Hughes postponed other motions addressing the portable and permanent sign permit fees, which she wanted to lower, until the city’s master rates and fees come back in front of council in the fall.

Coun. Cathy Heron said, while she’s never agreed with recent increases to portable sign fees, she wouldn’t support the motion adding a grace period for those who renew late.

“We want to ensure fairness,” Heron said, noting there are businesses that renew on time.

Mayor Nolan Crouse said late fees are a fact of life.

“It’s no different with renting a movie or renting a book, you have an obligation to make note to yourself when you have to pay,” Crouse said.

Both Heron and Crouse noted that in the report given to council, city staff found some applicants were taking advantage of a grace period and there was additional work in encouraging late renewals, so city staff returned to being firm about the date.

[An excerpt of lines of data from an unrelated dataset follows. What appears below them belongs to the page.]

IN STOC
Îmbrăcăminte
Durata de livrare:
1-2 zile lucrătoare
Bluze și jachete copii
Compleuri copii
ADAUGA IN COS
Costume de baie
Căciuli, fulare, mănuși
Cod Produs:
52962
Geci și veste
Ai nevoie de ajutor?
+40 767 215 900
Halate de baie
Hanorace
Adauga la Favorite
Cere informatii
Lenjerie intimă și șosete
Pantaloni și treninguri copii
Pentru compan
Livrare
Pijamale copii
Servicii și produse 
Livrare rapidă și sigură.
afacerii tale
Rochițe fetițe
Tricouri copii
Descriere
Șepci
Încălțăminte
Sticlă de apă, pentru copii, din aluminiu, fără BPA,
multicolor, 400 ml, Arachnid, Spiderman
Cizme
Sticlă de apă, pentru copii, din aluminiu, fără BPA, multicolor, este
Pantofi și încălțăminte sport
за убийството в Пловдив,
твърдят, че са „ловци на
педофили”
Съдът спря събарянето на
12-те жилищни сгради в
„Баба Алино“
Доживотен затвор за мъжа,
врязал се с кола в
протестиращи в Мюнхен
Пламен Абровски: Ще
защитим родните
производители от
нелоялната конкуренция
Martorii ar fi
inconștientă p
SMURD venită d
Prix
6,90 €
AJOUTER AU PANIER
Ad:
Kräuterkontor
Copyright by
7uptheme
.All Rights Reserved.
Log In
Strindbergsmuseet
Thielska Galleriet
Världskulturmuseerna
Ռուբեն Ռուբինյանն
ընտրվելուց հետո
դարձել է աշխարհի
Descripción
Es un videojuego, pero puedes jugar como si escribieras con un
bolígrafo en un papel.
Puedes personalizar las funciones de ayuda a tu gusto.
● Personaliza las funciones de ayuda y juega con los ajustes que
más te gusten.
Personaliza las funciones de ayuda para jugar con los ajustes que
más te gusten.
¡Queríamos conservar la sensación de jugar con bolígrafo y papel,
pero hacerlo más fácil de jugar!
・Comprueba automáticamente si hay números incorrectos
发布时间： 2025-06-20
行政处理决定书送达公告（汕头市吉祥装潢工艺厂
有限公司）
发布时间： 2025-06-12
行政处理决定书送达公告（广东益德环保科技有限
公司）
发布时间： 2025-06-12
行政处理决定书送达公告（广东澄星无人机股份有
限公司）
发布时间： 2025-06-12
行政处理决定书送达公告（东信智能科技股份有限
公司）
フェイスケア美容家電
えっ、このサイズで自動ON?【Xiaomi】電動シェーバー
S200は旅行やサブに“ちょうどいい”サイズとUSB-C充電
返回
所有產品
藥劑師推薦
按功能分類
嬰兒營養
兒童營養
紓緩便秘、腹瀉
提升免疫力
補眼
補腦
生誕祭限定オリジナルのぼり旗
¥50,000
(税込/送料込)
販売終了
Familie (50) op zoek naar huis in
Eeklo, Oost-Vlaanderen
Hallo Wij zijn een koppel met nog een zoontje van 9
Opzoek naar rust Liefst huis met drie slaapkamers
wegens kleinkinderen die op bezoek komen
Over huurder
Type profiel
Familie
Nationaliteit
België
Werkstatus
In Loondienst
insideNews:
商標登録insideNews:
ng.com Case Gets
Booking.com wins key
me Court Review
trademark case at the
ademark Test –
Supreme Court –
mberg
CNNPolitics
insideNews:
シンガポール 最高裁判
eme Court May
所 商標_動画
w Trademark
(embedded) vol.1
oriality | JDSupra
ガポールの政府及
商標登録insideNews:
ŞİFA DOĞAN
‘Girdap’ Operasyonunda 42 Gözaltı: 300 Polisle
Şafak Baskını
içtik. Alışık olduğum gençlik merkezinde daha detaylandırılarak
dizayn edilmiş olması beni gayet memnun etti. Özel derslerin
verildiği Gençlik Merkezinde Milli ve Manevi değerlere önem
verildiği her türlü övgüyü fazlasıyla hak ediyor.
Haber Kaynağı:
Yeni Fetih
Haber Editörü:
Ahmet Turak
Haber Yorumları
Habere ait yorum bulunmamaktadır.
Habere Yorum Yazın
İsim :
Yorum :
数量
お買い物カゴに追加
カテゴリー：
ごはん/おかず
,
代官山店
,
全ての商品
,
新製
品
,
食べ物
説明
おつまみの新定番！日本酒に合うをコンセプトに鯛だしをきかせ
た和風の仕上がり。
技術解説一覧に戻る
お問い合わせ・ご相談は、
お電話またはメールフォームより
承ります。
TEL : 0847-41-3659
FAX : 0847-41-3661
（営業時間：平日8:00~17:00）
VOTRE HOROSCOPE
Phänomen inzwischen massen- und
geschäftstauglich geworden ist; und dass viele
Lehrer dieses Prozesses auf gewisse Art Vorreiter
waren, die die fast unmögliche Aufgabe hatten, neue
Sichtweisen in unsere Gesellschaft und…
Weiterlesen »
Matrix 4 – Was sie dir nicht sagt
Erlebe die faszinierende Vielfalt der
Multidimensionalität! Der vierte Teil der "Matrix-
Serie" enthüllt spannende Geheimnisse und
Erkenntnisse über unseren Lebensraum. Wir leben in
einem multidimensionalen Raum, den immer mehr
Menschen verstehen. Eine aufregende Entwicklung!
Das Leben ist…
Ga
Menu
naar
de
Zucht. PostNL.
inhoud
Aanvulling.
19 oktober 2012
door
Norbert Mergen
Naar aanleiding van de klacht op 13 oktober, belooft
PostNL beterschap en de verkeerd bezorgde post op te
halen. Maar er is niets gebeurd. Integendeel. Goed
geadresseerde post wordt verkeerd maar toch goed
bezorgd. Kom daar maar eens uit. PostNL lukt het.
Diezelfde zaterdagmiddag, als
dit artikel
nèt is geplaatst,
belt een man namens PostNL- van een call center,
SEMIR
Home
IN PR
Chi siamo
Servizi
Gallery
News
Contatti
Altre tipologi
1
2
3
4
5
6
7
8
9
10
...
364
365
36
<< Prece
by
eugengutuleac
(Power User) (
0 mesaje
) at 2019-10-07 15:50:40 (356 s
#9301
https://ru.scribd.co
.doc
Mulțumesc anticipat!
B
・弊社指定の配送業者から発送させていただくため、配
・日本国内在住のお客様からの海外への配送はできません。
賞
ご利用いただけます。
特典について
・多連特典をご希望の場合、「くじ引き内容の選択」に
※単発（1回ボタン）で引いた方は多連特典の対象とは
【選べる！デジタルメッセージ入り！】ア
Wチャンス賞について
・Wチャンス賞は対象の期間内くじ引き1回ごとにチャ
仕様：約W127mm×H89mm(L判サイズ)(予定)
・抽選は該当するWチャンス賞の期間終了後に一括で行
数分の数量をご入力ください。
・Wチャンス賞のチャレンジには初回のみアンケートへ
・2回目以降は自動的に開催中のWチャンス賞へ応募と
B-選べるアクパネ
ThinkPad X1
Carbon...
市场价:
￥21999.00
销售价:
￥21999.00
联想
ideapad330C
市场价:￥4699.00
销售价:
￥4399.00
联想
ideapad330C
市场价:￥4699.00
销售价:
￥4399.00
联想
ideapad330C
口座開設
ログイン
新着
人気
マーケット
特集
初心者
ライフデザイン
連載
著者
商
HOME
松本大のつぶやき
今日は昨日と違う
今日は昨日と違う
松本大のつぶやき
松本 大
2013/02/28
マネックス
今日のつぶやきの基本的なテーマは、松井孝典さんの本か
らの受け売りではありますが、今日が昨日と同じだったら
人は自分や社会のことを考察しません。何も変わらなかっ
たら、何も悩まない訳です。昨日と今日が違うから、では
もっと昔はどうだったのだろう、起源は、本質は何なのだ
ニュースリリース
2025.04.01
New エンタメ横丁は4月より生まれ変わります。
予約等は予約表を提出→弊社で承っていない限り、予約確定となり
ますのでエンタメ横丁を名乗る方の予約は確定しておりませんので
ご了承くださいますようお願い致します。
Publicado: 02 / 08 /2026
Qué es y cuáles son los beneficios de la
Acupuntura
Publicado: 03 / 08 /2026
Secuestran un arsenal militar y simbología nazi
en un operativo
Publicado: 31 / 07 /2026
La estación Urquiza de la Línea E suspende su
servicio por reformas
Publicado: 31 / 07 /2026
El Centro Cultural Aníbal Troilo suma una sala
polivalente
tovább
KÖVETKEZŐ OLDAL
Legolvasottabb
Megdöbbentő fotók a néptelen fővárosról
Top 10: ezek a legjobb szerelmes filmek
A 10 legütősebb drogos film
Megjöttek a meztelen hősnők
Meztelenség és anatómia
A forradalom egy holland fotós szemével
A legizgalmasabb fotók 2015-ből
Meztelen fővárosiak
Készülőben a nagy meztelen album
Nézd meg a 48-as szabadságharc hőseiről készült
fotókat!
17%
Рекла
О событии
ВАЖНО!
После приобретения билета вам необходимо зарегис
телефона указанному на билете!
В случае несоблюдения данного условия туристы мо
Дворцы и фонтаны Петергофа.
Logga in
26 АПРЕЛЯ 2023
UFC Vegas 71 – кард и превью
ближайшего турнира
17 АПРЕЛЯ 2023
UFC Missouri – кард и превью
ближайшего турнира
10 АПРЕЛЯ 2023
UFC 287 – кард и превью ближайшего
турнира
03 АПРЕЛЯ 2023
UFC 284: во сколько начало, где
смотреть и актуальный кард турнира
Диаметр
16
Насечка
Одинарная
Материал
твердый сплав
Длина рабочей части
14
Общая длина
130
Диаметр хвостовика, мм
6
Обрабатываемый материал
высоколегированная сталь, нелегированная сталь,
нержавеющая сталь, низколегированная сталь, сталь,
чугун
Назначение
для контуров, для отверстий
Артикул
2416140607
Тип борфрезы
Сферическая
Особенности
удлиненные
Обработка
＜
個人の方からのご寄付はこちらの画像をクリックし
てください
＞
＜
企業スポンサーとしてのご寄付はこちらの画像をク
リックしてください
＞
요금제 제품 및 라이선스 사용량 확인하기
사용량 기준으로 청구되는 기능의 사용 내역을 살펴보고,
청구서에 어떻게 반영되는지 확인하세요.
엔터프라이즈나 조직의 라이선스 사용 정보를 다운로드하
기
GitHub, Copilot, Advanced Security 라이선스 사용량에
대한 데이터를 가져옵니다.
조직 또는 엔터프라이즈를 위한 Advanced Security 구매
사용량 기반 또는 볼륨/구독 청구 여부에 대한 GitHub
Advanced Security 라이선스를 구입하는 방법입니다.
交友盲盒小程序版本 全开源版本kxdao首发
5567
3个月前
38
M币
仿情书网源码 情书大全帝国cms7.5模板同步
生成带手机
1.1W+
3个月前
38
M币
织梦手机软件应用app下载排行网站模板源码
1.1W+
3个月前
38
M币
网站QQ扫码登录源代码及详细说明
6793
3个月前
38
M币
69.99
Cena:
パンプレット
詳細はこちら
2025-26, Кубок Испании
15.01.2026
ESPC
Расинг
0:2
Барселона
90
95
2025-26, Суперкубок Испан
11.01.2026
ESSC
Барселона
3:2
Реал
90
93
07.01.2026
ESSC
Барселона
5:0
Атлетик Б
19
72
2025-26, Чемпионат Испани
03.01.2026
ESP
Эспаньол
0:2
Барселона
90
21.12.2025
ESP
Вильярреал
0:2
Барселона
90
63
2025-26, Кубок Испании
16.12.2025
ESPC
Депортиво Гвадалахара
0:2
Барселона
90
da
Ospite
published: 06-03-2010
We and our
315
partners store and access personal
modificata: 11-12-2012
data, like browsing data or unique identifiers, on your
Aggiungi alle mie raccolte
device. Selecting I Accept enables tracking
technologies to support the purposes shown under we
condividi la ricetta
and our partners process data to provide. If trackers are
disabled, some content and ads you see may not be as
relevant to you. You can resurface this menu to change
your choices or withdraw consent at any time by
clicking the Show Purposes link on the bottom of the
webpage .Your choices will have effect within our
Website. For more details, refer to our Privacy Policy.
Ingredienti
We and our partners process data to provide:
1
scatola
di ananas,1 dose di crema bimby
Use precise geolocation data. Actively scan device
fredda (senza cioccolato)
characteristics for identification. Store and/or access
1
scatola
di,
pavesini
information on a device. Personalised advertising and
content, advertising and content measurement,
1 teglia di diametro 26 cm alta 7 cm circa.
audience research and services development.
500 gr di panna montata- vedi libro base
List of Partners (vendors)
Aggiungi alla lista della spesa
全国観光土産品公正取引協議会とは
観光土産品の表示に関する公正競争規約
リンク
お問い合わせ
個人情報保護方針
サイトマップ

Earlier in the meeting, two members of the public spoke to the portable sign motions on the table.

Paul Quantz, chair of the St. Albert and District Chamber of Commerce, encouraged council to do a comprehensive review of portable sign issues and not simply make several incremental changes over time.

“Our businesses need to have consistency,” he said.

Greg Pawlechko, operator of the Sign Guru and a member of the Alberta Portable Sign Association, encouraged council to consult with the association on policy.

St. Albert’s fees continue to be out of line with the rest of the capital region, he said.

“It’s absolutely discriminatory what’s going on with our industry,” he said. “Our products exist because there’s a demand for it.”

St. Albert offers permits of up to 90 days. As of 2014, the cost for that permit is $225, a significant increase from $50 in 2008 and $100 in 2010.

Fort Saskatchewan, Leduc, Strathcona County and Edmonton all offer 365-day permits. Edmonton’s year-long permit is the most expensive at $255.